As you can see, it doesn’t just report the error — the slashes after the question mark in the URL need to be encoded — it generates the correctly encoded URL in the error message. (If you use BBEdit’s Anchor dialog to enter URLs, BBEdit will encode them for you.)

The W3C validator doesn’t catch the error because this is another example of attribute value parsing.

In the grand scheme of things, hers is not a grave error. It’s certainly quite common, and most user agents are smart enough to deal correctly with the unescaped slashes in the search part of her URI. But that doesn’t mean the slashes shouldn’t be escaped: “/” is a reserved character in URIs, used as a directory separator. In her href attribute above, the slashes after the “?” are not being used as directory separators, and thus should be escaped.

As Jim Correia (the Bare Bones engineer largely responsible for the syntax checker) wrote a while back on the BBEdit web authoring mailing list:

? starts your search part, and / is no longer being used as a hierarchy delimiter afterwards, so you should encode it. A well behaved CGI will url decode the search part before doing work and all shall be well. …

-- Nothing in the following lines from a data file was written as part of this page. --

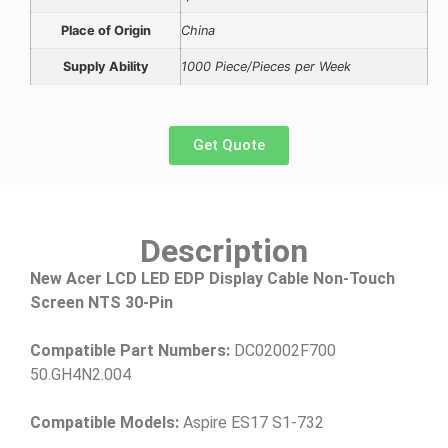
Place of Origin
China
Supply Ability
1000 Piece/Pieces per Week
Get Quote
Description
New Acer LCD LED EDP Display Cable Non-Touch
Screen NTS 30-Pin
Compatible Part Numbers:
DC02002F700
50.GH4N2.004
Compatible Models:
Aspire ES17 S1-732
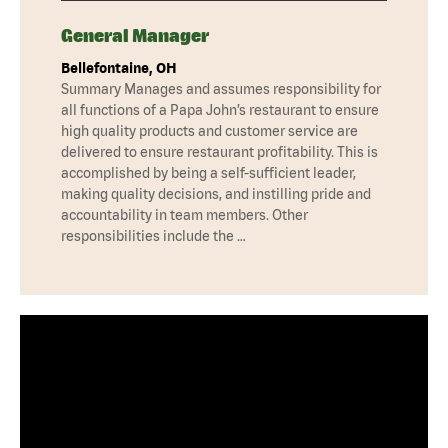
General Manager
Bellefontaine, OH
Summary Manages and assumes responsibility for
all functions of a Papa John’s restaurant to ensure
high quality products and customer service are
delivered to ensure restaurant profitability. This is
accomplished by being a self-sufficient leader,
making quality decisions, and instilling pride and
accountability in team members. Other
responsibilities include the …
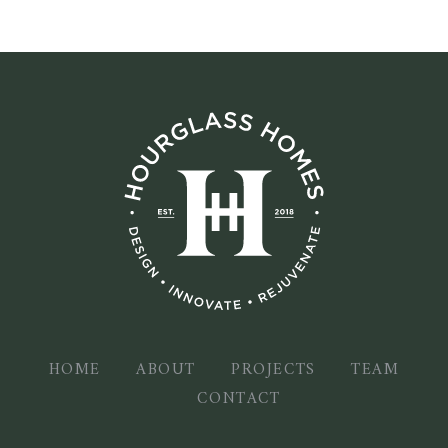
HOME
ABOUT
PROJECTS
TEAM
CONTACT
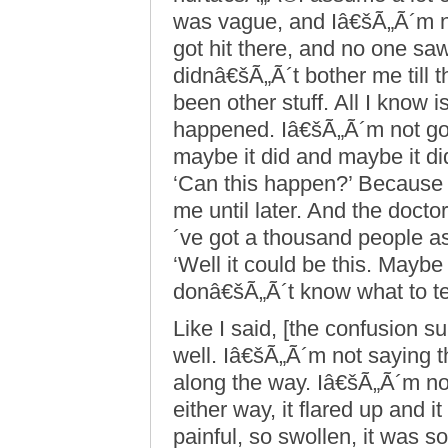
was vague, and Iâ€šÃ„Ã´m n
got hit there, and no one saw 
didnâ€šÃ„Ã´t bother me till t
been other stuff. All I know is
happened. Iâ€šÃ„Ã´m not going
maybe it did and maybe it di
‘Can this happen?’ Because i
me until later. And the docto
´ve got a thousand people a
‘Well it could be this. Maybe 
donâ€šÃ„Ã´t know what to te
Like I said, [the confusion su
well. Iâ€šÃ„Ã´m not saying 
along the way. Iâ€šÃ„Ã´m not
either way, it flared up and it
painful, so swollen, it was s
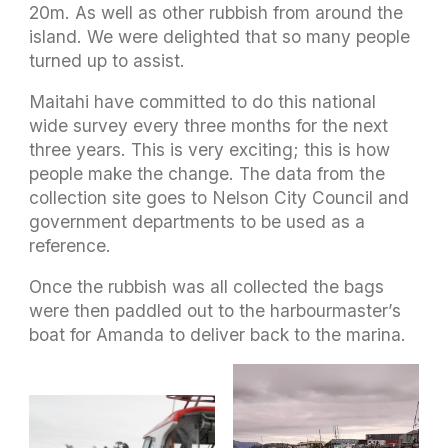
20m. As well as other rubbish from around the
island. We were delighted that so many people
turned up to assist.
Maitahi have committed to do this national
wide survey every three months for the next
three years. This is very exciting; this is how
people make the change. The data from the
collection site goes to Nelson City Council and
government departments to be used as a
reference.
Once the rubbish was all collected the bags
were then paddled out to the harbourmaster’s
boat for Amanda to deliver back to the marina.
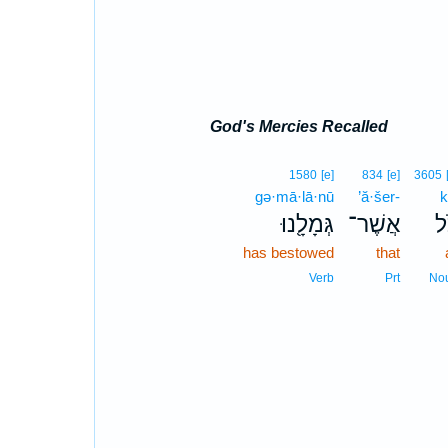
God's Mercies Recalled
1580
[e]
834
[e]
3605
gə·mā·lā·nū
’ă·šer-
k
גְּמָלָ֖נוּ
אֲשֶׁר־
כֹ
has bestowed
that
Verb
Prt
No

(If you don’t encode the / after the ? search part delimiter, a particular implementation is left to guess. It may guess that ? was part of a resource name, and that you forgot to encode it. In this case, you won’t get the behavior that you desire. It may guess that the / after the ? was the thing you forgot to encode, and treat the ? as the delimiter between the path and the search part, in which case you will get the behavior you desire. But why leave it to chance when encoding the / in the search part will remove the ambiguity?)

The authoritative reference is RFC 2396, co-authored by one Mr. Tim Berners-Lee.

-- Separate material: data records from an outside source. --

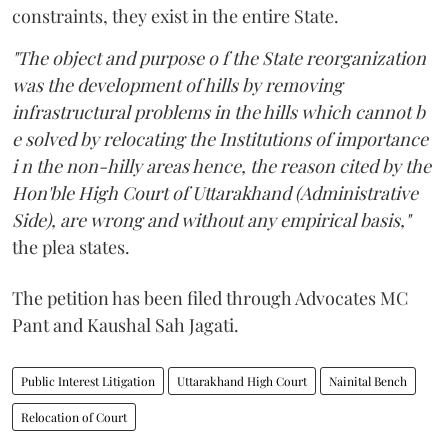
constraints, they exist in the entire State.
"The object and purpose o f the State reorganization
was the development of hills by removing
infrastructural problems in the hills which cannot b
e solved by relocating the Institutions of importance
i n the non-hilly areas hence, the reason cited by the
Hon'ble High Court of Uttarakhand (Administrative
Side), are wrong and without any empirical basis,"
the plea states.
The petition has been filed through Advocates MC
Pant and Kaushal Sah Jagati.
Public Interest Litigation
Uttarakhand High Court
Nainital Bench
Relocation of Court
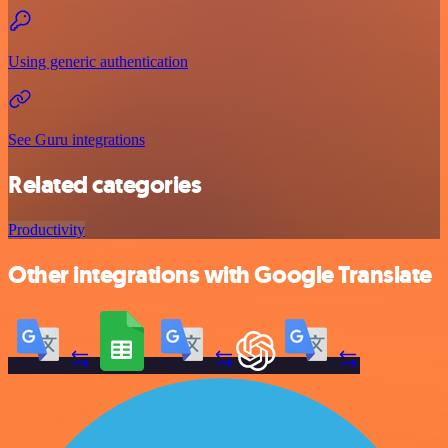
Using generic authentication
See Guru integrations
Related categories
Productivity
Other integrations with Google Translate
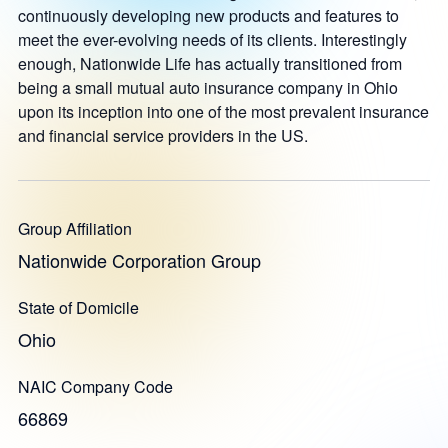
continuously developing new products and features to
meet the ever-evolving needs of its clients. Interestingly
enough, Nationwide Life has actually transitioned from
being a small mutual auto insurance company in Ohio
upon its inception into one of the most prevalent insurance
and financial service providers in the US.
Group Affiliation
Nationwide Corporation Group
State of Domicile
Ohio
NAIC Company Code
66869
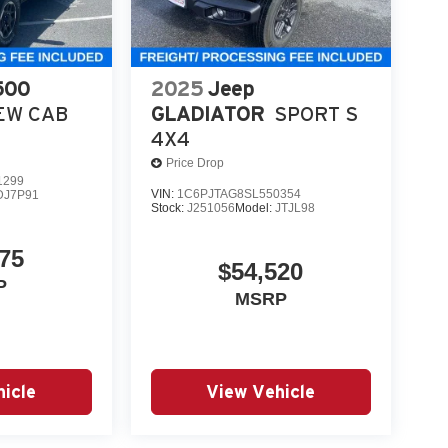
500
2025
Jeep
EW CAB
GLADIATOR
SPORT S
4X4
Price Drop
1299
VIN:
1C6PJTAG8SL550354
DJ7P91
Stock:
J251056
Model:
JTJL98
75
$54,520
P
MSRP
icle
View Vehicle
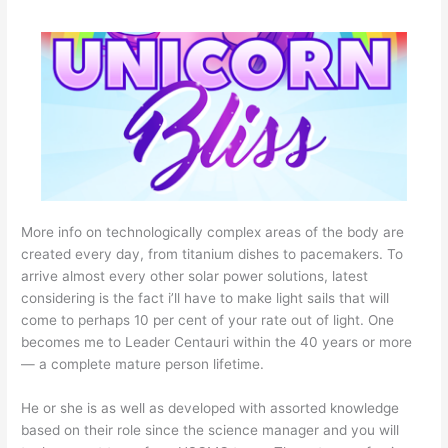
More info on technologically complex areas of the body are
created every day, from titanium dishes to pacemakers. To
arrive almost every other solar power solutions, latest
considering is the fact i’ll have to make light sails that will
come to perhaps 10 per cent of your rate out of light. One
becomes me to Leader Centauri within the 40 years or more
— a complete mature person lifetime.
He or she is as well as developed with assorted knowledge
based on their role since the science manager and you will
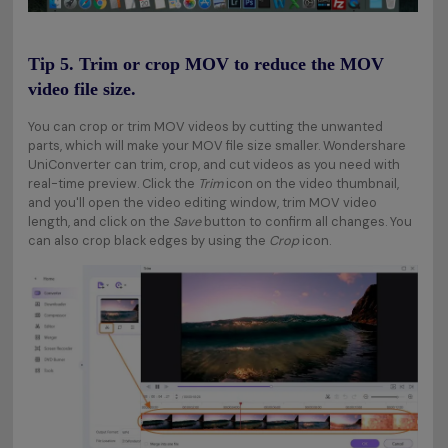
Tip 5. Trim or crop MOV to reduce the MOV
video file size.
You can crop or trim MOV videos by cutting the unwanted
parts, which will make your MOV file size smaller. Wondershare
UniConverter can trim, crop, and cut videos as you need with
real-time preview. Click the
Trim
icon on the video thumbnail,
and you'll open the video editing window, trim MOV video
length, and click on the
Save
button to confirm all changes. You
can also crop black edges by using the
Crop
icon.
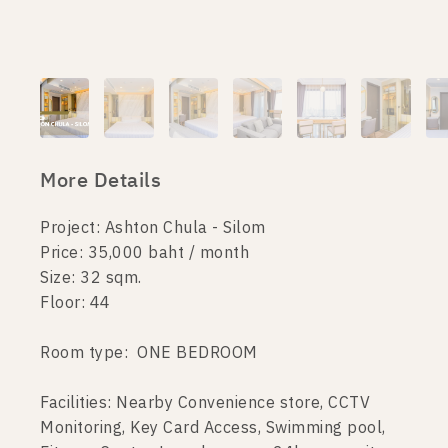
More Details
Project: Ashton Chula - Silom
Price: 35,000 baht / month
Size: 32 sqm.
Floor: 44
Room type: ONE BEDROOM
Facilities: Nearby Convenience store, CCTV
Monitoring, Key Card Access, Swimming pool,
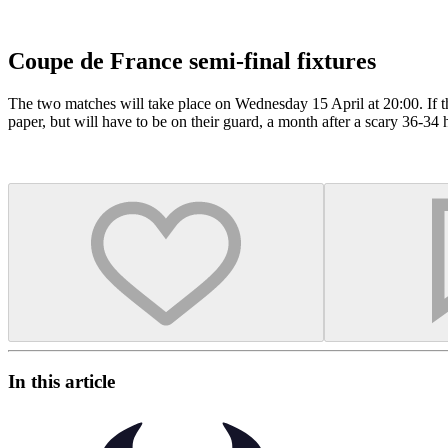
Coupe de France semi-final fixtures
The two matches will take place on Wednesday 15 April at 20:00. If th
paper, but will have to be on their guard, a month after a scary 36-3
In this article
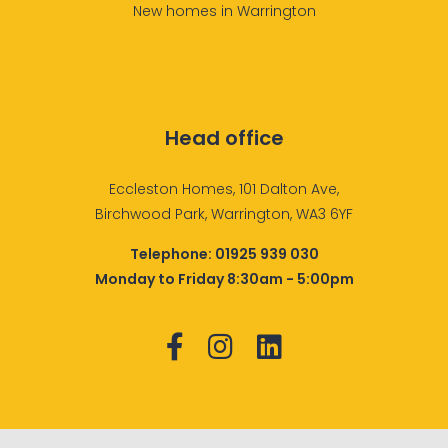
New homes in Warrington
Head office
Eccleston Homes, 101 Dalton Ave,
Birchwood Park, Warrington, WA3 6YF
Telephone:
01925 939 030
Monday to Friday 8:30am - 5:00pm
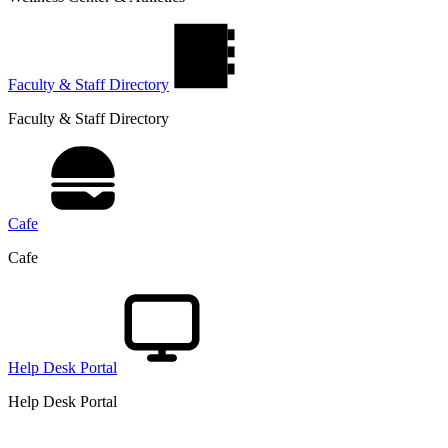
Faculty & Staff Directory
Faculty & Staff Directory
Cafe
Cafe
Help Desk Portal
Help Desk Portal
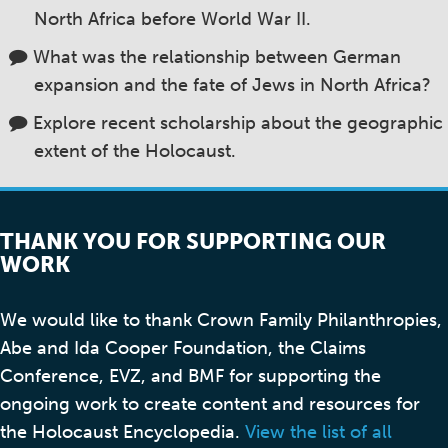
North Africa before World War II.
What was the relationship between German
expansion and the fate of Jews in North Africa?
Explore recent scholarship about the geographic
extent of the Holocaust.
THANK YOU FOR SUPPORTING OUR
WORK
We would like to thank Crown Family Philanthropies,
Abe and Ida Cooper Foundation, the Claims
Conference, EVZ, and BMF for supporting the
ongoing work to create content and resources for
the Holocaust Encyclopedia.
View the list of all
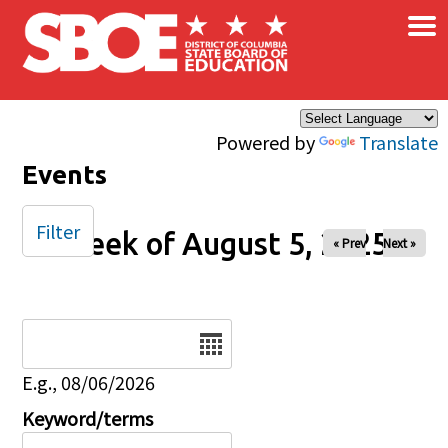
×
Skip to main content
Powered by
Translate
Events
Filter
Week of August 5, 2025
« Prev
Next »
Date
E.g., 08/06/2026
Keyword/terms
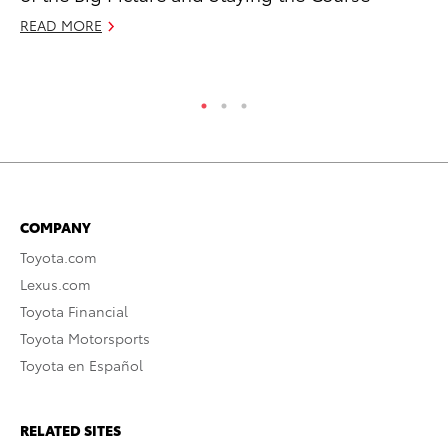
READ MORE
RE
COMPANY
Toyota.com
Lexus.com
Toyota Financial
Toyota Motorsports
Toyota en Español
RELATED SITES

BBEdit’s syntax checker and the W3C HTML validator are both terrific tools. (And yes, a “syntax checker” is not the same thing as a “validator”, although that’s not to say that one or the other couldn’t be improved in the future to handle all of the above examples.) Rather than competing, they complement each other rather nicely, which is why I use both.

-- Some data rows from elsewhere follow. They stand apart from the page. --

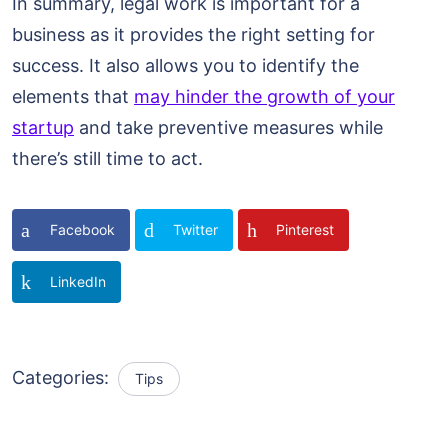
In summary, legal work is important for a
business as it provides the right setting for
success. It also allows you to identify the
elements that
may hinder the growth of your
startup
and take preventive measures while
there’s still time to act.
Facebook
Twitter
Pinterest
LinkedIn
Categories:
Tips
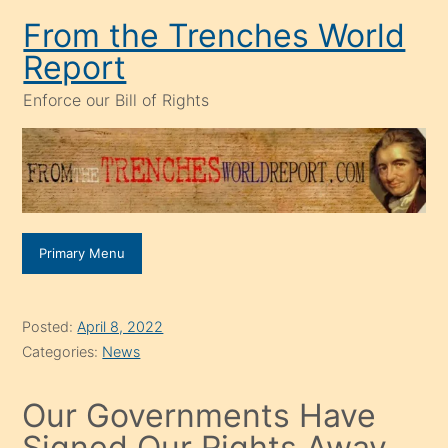
Skip
From the Trenches World
to
Report
content
Enforce our Bill of Rights
Primary Menu
Posted:
April 8, 2022
Categories:
News
Our Governments Have
Signed Our Rights Away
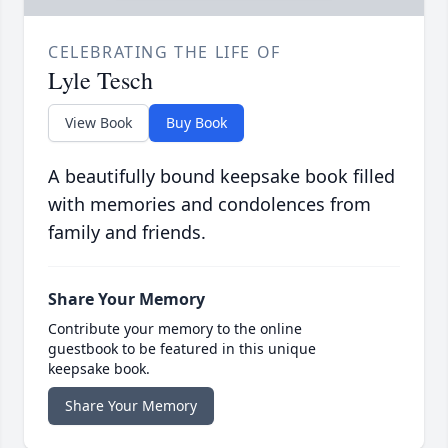
CELEBRATING THE LIFE OF
Lyle Tesch
View Book
Buy Book
A beautifully bound keepsake book filled
with memories and condolences from
family and friends.
Share Your Memory
Contribute your memory to the online
guestbook to be featured in this unique
keepsake book.
Share Your Memory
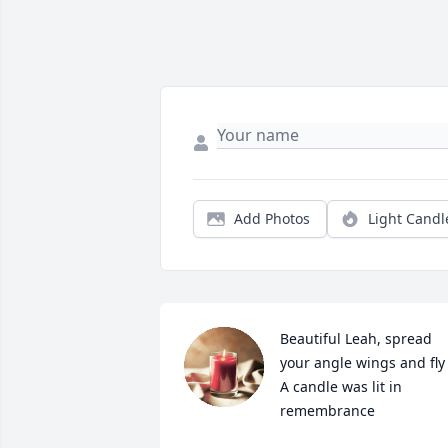
Add Photos
Light Candl
Beautiful Leah, spread 
your angle wings and fly

A candle was lit in 
remembrance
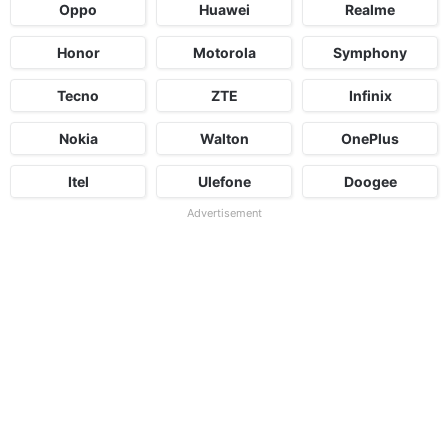
Oppo
Huawei
Realme
Honor
Motorola
Symphony
Tecno
ZTE
Infinix
Nokia
Walton
OnePlus
Itel
Ulefone
Doogee
Advertisement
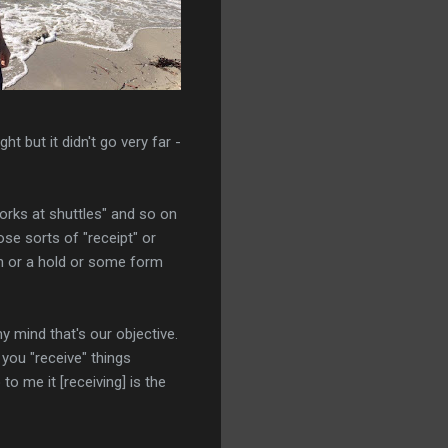
ht but it didn't go very far -
 works at shuttles" and so on
ose sorts of "receipt" or
pin or a hold or some form
y mind that's our objective.
 you "receive" things
 to me it [receiving] is the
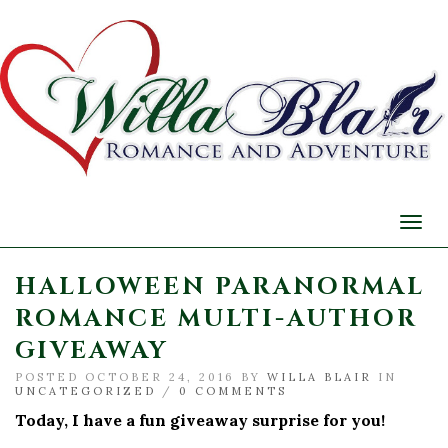
Togg
navi
HALLOWEEN PARANORMAL
ROMANCE MULTI-AUTHOR
GIVEAWAY
POSTED OCTOBER 24, 2016 BY
WILLA BLAIR
IN
UNCATEGORIZED
/
0 COMMENTS
Today, I have a fun giveaway surprise for you!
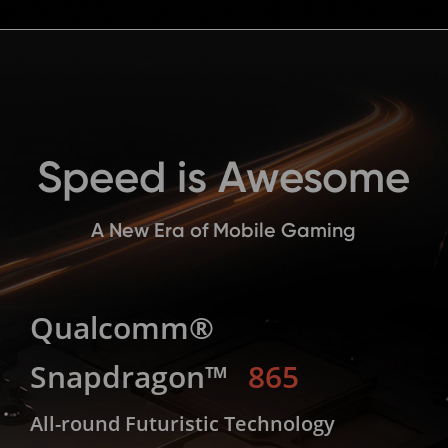
Speed is Awesome
A New Era of Mobile Gaming
Qualcomm®
Snapdragon™
865
All-round Futuristic Technology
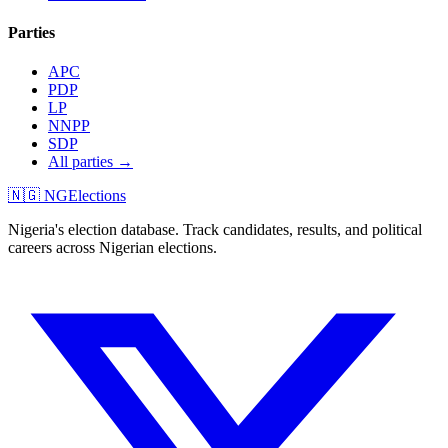
Parties
APC
PDP
LP
NNPP
SDP
All parties →
🇳🇬 NGElections
Nigeria's election database. Track candidates, results, and political
careers across Nigerian elections.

If I had to choose just one, however, I’d go with BBEdit’s syntax checker. For one thing, it’s much more convenient to use — it’s faster to invoke, and it displays its results in a well-designed error browser that lets you jump right to the errors in your document. Furthermore, it catches more of the errors that I’m likely to make, especially stupid typos in attribute values. It’s not likely at all that I’ll include two <body> tags in a document.

But there’s no reason to choose. Use both. And when one reports an error that the other doesn’t, the correct action is almost always to fix it. The shortcomings in both tools are that they both miss certain kinds of errors, not that they report bogus errors.

Pixel Pushing

Smith also complains about BBEdit’s syntax checker issuing warnings against her cat’s homepage. The page has 25 implicitly-closed <li> tags, and, not surprisingly, BBEdit issues 25 warnings about implicitly-closed <li> tags. I don’t understand why she’s complaining about this — especially since this warning can be turned off in BBEdit’s preferences — but then again, I don’t understand why she’s written two consecutive reviews of Script Debugger for Macworld in which she blames Late Night Software for bugs in Microsoft Word and Excel (2.0, Jan 2001; 3.0 Feb 2002).